Top to bottom, give the entries again exactly as written.

### DATA PROVIDED ###

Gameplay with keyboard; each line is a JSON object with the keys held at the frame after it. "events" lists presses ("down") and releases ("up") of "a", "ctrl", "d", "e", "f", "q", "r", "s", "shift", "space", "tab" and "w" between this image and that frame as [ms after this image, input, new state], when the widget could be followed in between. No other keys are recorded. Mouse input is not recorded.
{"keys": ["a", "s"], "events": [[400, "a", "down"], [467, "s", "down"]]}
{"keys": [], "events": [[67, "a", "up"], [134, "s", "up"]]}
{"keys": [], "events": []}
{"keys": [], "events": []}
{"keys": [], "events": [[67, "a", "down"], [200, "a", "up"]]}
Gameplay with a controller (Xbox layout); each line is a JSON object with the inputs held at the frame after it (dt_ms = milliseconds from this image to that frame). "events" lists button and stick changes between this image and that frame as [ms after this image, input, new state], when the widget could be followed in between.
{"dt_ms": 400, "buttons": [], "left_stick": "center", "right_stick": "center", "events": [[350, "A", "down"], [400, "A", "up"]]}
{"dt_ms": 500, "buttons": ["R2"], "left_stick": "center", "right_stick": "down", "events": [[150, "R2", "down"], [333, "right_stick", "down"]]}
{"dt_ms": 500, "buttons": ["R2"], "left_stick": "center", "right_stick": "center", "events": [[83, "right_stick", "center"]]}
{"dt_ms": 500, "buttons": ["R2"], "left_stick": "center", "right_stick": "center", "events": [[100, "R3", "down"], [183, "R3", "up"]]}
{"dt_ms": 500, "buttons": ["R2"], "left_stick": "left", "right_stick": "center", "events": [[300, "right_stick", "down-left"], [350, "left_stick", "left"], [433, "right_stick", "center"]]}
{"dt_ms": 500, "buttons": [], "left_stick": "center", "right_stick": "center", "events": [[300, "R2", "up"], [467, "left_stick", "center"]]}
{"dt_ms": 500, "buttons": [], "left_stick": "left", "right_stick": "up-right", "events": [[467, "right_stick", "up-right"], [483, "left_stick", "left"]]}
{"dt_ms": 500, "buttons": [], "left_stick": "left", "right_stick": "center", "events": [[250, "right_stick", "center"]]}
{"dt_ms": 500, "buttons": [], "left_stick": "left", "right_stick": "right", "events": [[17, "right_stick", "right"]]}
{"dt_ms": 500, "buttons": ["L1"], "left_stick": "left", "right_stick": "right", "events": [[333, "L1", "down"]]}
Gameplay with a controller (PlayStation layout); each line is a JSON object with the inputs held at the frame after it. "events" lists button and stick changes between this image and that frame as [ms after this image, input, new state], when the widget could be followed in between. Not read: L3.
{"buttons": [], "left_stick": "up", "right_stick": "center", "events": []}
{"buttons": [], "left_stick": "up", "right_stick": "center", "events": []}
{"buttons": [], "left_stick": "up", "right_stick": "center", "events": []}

###

- TASK SOLUTION -
Gameplay with keyboard; each line is a JSON object with the keys held at the frame after it. "events" lists presses ("down") and releases ("up") of "a", "ctrl", "d", "e", "f", "q", "r", "s", "shift", "space", "tab" and "w" between this image and that frame as [ms after this image, input, new state], when the widget could be followed in between. No other keys are recorded. Mouse input is not recorded.
{"keys": ["a", "s"], "events": [[400, "a", "down"], [467, "s", "down"]]}
{"keys": [], "events": [[67, "a", "up"], [134, "s", "up"]]}
{"keys": [], "events": []}
{"keys": [], "events": []}
{"keys": [], "events": [[67, "a", "down"], [200, "a", "up"]]}
Gameplay with a controller (Xbox layout); each line is a JSON object with the inputs held at the frame after it (dt_ms = milliseconds from this image to that frame). "events" lists button and stick changes between this image and that frame as [ms after this image, input, new state], when the widget could be followed in between.
{"dt_ms": 400, "buttons": [], "left_stick": "center", "right_stick": "center", "events": [[350, "A", "down"], [400, "A", "up"]]}
{"dt_ms": 500, "buttons": ["R2"], "left_stick": "center", "right_stick": "down", "events": [[150, "R2", "down"], [333, "right_stick", "down"]]}
{"dt_ms": 500, "buttons": ["R2"], "left_stick": "center", "right_stick": "center", "events": [[83, "right_stick", "center"]]}
{"dt_ms": 500, "buttons": ["R2"], "left_stick": "center", "right_stick": "center", "events": [[100, "R3", "down"], [183, "R3", "up"]]}
{"dt_ms": 500, "buttons": ["R2"], "left_stick": "left", "right_stick": "center", "events": [[300, "right_stick", "down-left"], [350, "left_stick", "left"], [433, "right_stick", "center"]]}
{"dt_ms": 500, "buttons": [], "left_stick": "center", "right_stick": "center", "events": [[300, "R2", "up"], [467, "left_stick", "center"]]}
{"dt_ms": 500, "buttons": [], "left_stick": "left", "right_stick": "up-right", "events": [[467, "right_stick", "up-right"], [483, "left_stick", "left"]]}
{"dt_ms": 500, "buttons": [], "left_stick": "left", "right_stick": "center", "events": [[250, "right_stick", "center"]]}
{"dt_ms": 500, "buttons": [], "left_stick": "left", "right_stick": "right", "events": [[17, "right_stick", "right"]]}
{"dt_ms": 500, "buttons": ["L1"], "left_stick": "left", "right_stick": "right", "events": [[333, "L1", "down"]]}
Gameplay with a controller (PlayStation layout); each line is a JSON object with the inputs held at the frame after it. "events" lists button and stick changes between this image and that frame as [ms after this image, input, new state], when the widget could be followed in between. Not read: L3.
{"buttons": [], "left_stick": "up", "right_stick": "center", "events": []}
{"buttons": [], "left_stick": "up", "right_stick": "center", "events": []}
{"buttons": [], "left_stick": "up", "right_stick": "center", "events": []}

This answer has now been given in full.